§ **Auflistung**
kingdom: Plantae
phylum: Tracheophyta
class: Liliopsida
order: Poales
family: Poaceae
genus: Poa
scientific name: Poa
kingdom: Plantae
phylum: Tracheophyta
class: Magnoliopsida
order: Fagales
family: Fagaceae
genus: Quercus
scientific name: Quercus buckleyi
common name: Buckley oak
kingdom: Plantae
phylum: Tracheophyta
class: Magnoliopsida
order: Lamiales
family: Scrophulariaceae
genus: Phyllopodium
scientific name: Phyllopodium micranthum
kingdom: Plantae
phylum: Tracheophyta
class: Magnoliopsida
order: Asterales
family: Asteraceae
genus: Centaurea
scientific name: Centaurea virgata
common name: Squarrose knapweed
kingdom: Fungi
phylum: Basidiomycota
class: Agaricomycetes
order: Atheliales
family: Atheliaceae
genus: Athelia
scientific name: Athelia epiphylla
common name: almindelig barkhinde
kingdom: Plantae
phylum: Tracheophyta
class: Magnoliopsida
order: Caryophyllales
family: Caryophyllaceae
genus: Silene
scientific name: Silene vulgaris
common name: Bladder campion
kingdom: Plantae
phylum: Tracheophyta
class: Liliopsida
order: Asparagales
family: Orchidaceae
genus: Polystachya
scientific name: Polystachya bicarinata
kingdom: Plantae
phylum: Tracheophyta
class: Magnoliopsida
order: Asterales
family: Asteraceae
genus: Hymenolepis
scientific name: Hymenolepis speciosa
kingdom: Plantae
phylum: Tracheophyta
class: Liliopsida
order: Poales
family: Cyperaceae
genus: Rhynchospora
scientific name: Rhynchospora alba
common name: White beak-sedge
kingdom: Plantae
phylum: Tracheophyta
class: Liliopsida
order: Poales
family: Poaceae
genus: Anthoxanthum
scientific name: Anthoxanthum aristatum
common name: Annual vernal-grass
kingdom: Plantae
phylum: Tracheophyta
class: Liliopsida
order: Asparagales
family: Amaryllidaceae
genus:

§ **Aufgabe**
Gib die gesamte Auflistung oben Zeile für Zeile zeichengetreu wieder.

§ **Lösung**
kingdom: Plantae
phylum: Tracheophyta
class: Liliopsida
order: Poales
family: Poaceae
genus: Poa
scientific name: Poa
kingdom: Plantae
phylum: Tracheophyta
class: Magnoliopsida
order: Fagales
family: Fagaceae
genus: Quercus
scientific name: Quercus buckleyi
common name: Buckley oak
kingdom: Plantae
phylum: Tracheophyta
class: Magnoliopsida
order: Lamiales
family: Scrophulariaceae
genus: Phyllopodium
scientific name: Phyllopodium micranthum
kingdom: Plantae
phylum: Tracheophyta
class: Magnoliopsida
order: Asterales
family: Asteraceae
genus: Centaurea
scientific name: Centaurea virgata
common name: Squarrose knapweed
kingdom: Fungi
phylum: Basidiomycota
class: Agaricomycetes
order: Atheliales
family: Atheliaceae
genus: Athelia
scientific name: Athelia epiphylla
common name: almindelig barkhinde
kingdom: Plantae
phylum: Tracheophyta
class: Magnoliopsida
order: Caryophyllales
family: Caryophyllaceae
genus: Silene
scientific name: Silene vulgaris
common name: Bladder campion
kingdom: Plantae
phylum: Tracheophyta
class: Liliopsida
order: Asparagales
family: Orchidaceae
genus: Polystachya
scientific name: Polystachya bicarinata
kingdom: Plantae
phylum: Tracheophyta
class: Magnoliopsida
order: Asterales
family: Asteraceae
genus: Hymenolepis
scientific name: Hymenolepis speciosa
kingdom: Plantae
phylum: Tracheophyta
class: Liliopsida
order: Poales
family: Cyperaceae
genus: Rhynchospora
scientific name: Rhynchospora alba
common name: White beak-sedge
kingdom: Plantae
phylum: Tracheophyta
class: Liliopsida
order: Poales
family: Poaceae
genus: Anthoxanthum
scientific name: Anthoxanthum aristatum
common name: Annual vernal-grass
kingdom: Plantae
phylum: Tracheophyta
class: Liliopsida
order: Asparagales
family: Amaryllidaceae
genus:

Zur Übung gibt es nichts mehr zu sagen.